Stored data =
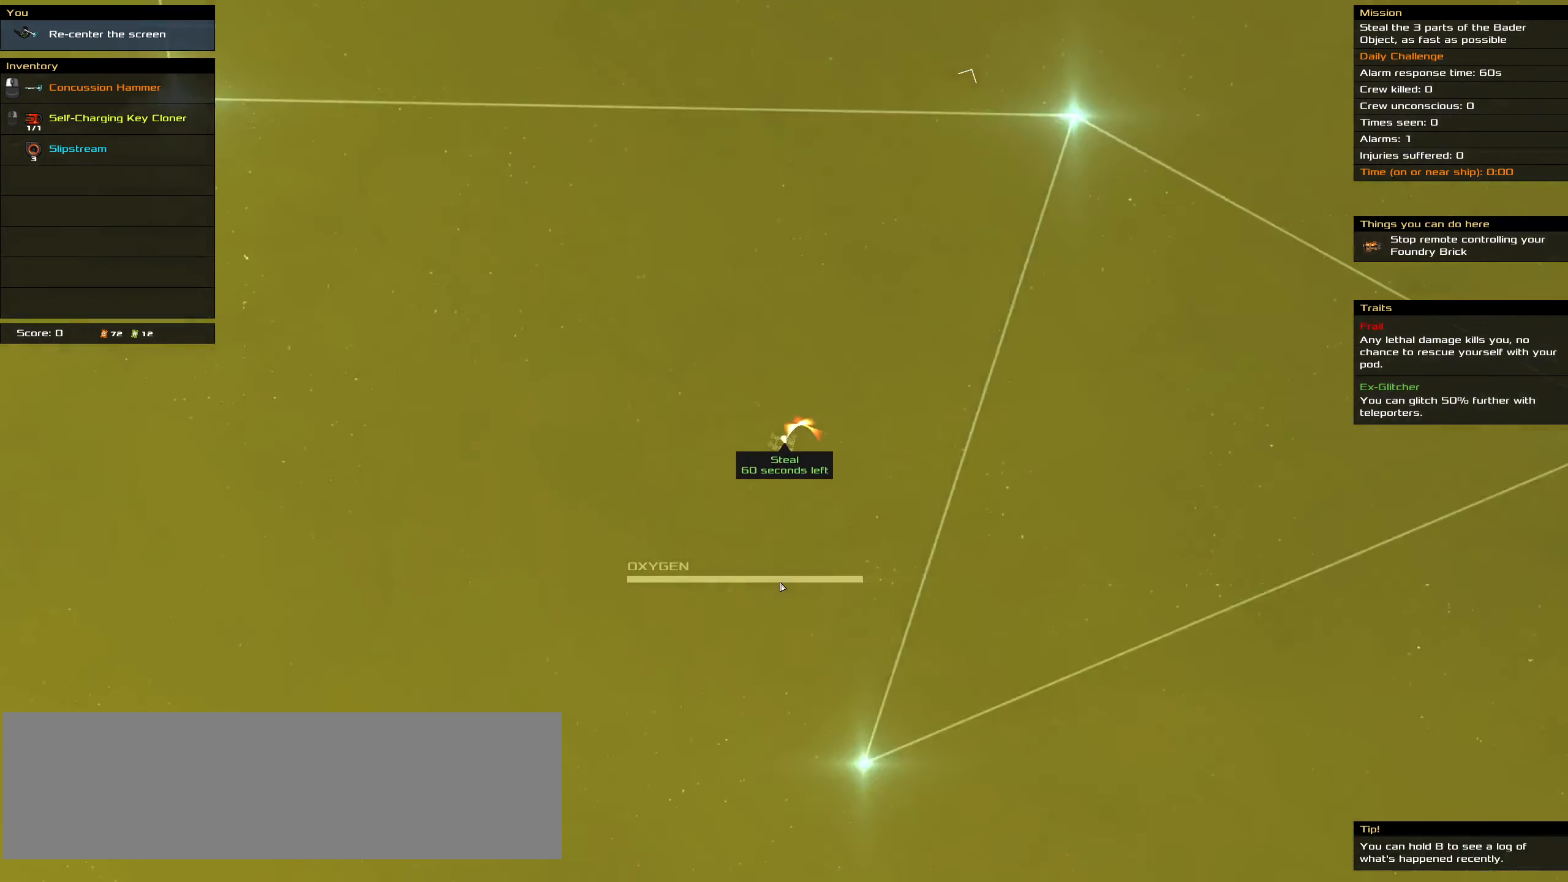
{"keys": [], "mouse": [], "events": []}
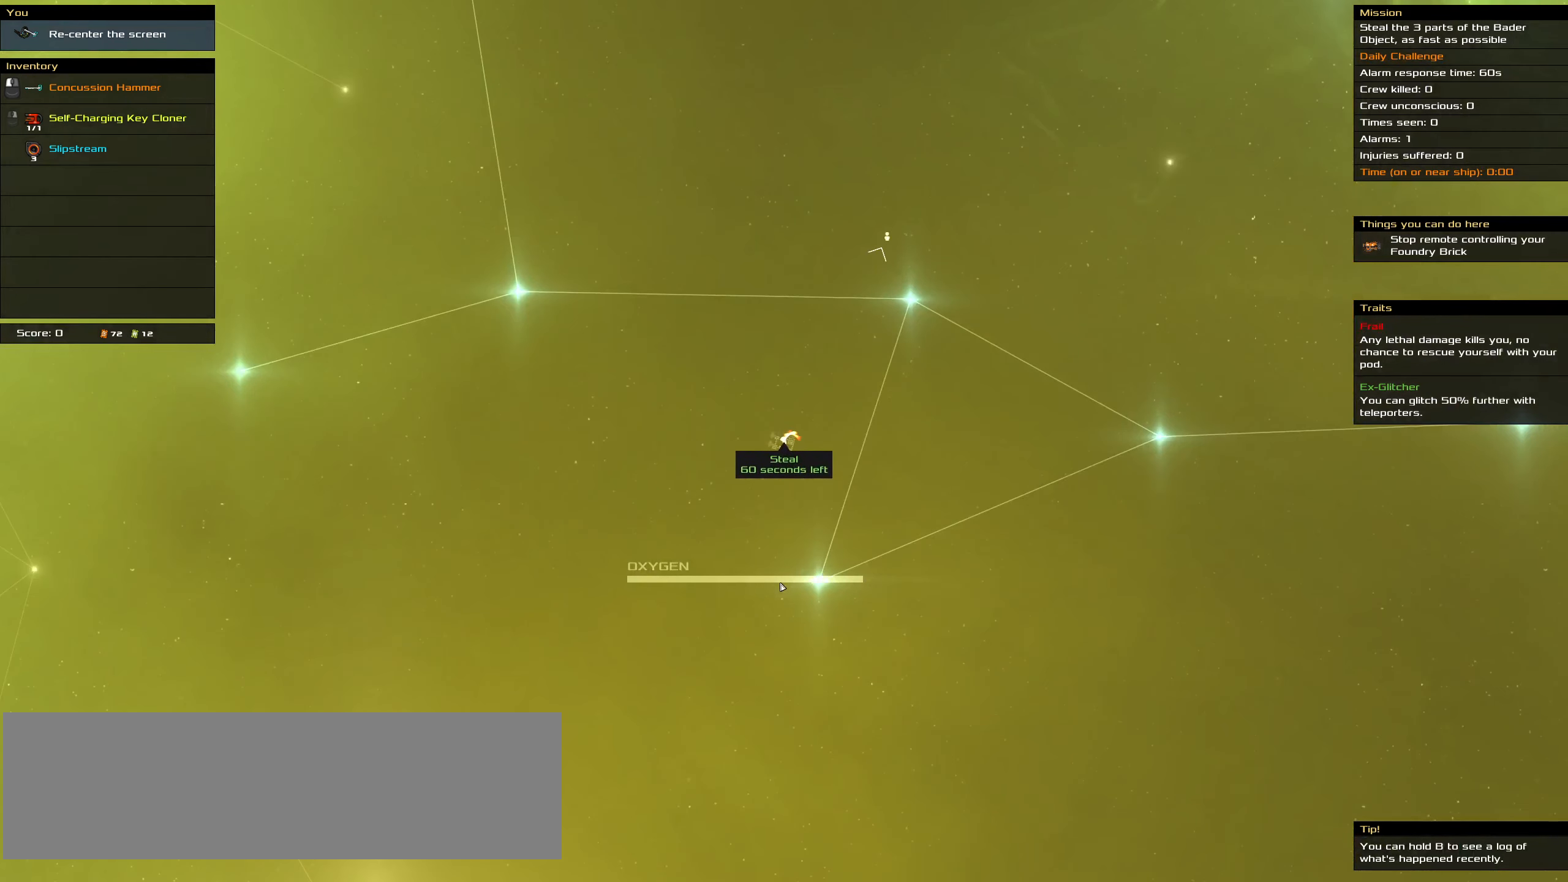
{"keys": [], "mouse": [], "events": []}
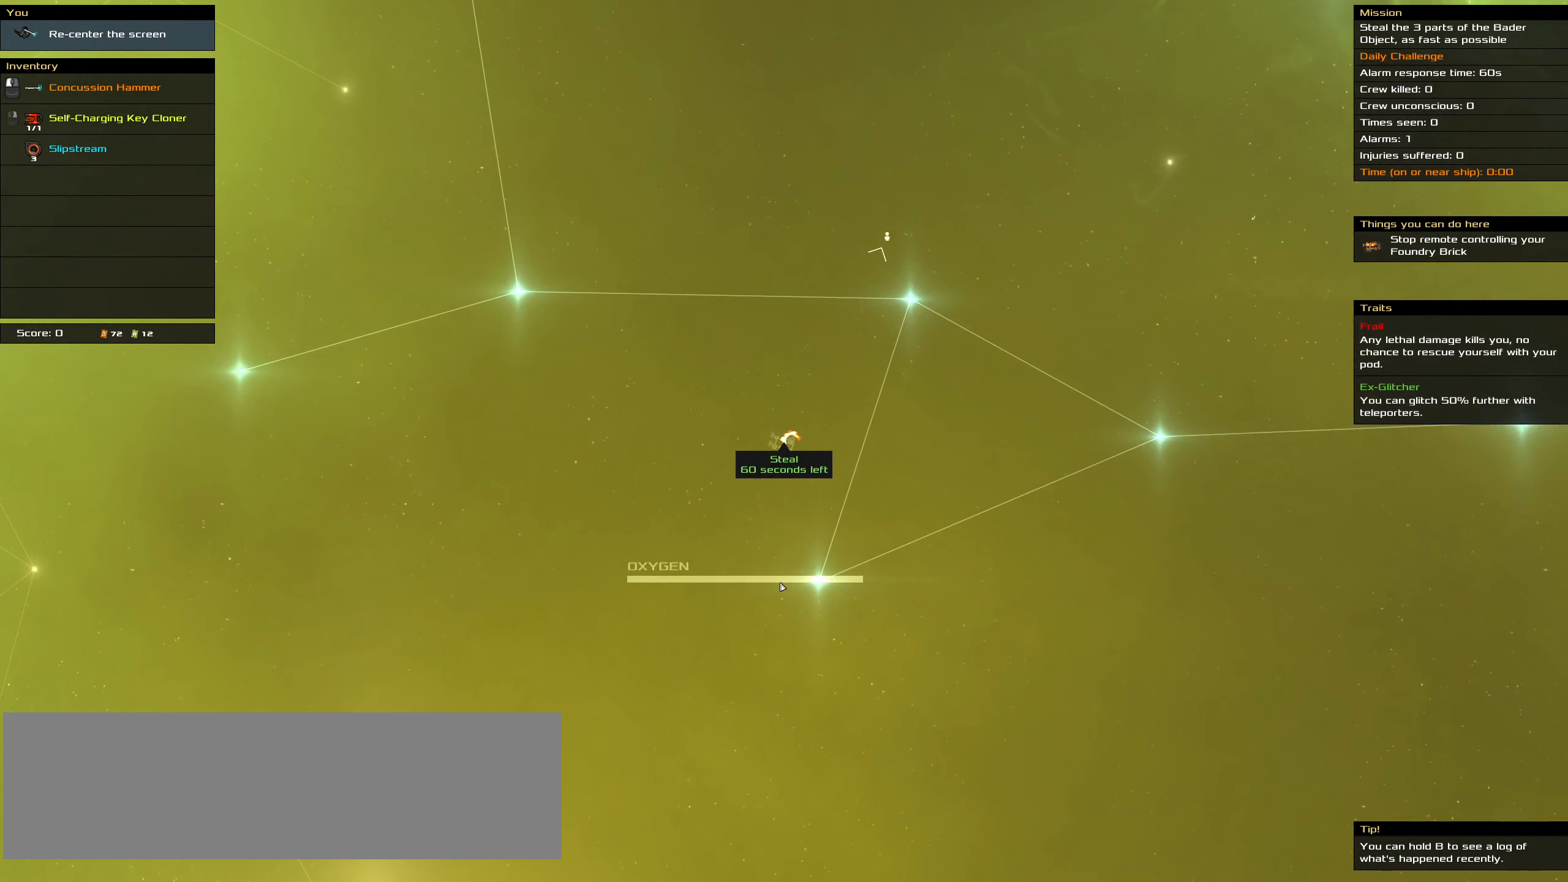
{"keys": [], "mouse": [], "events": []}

Exercise goal =
Return the complete material exactly as it appears, without images.

Response area =
{"keys": [], "mouse": [], "events": []}
{"keys": [], "mouse": [], "events": []}
{"keys": [], "mouse": [], "events": []}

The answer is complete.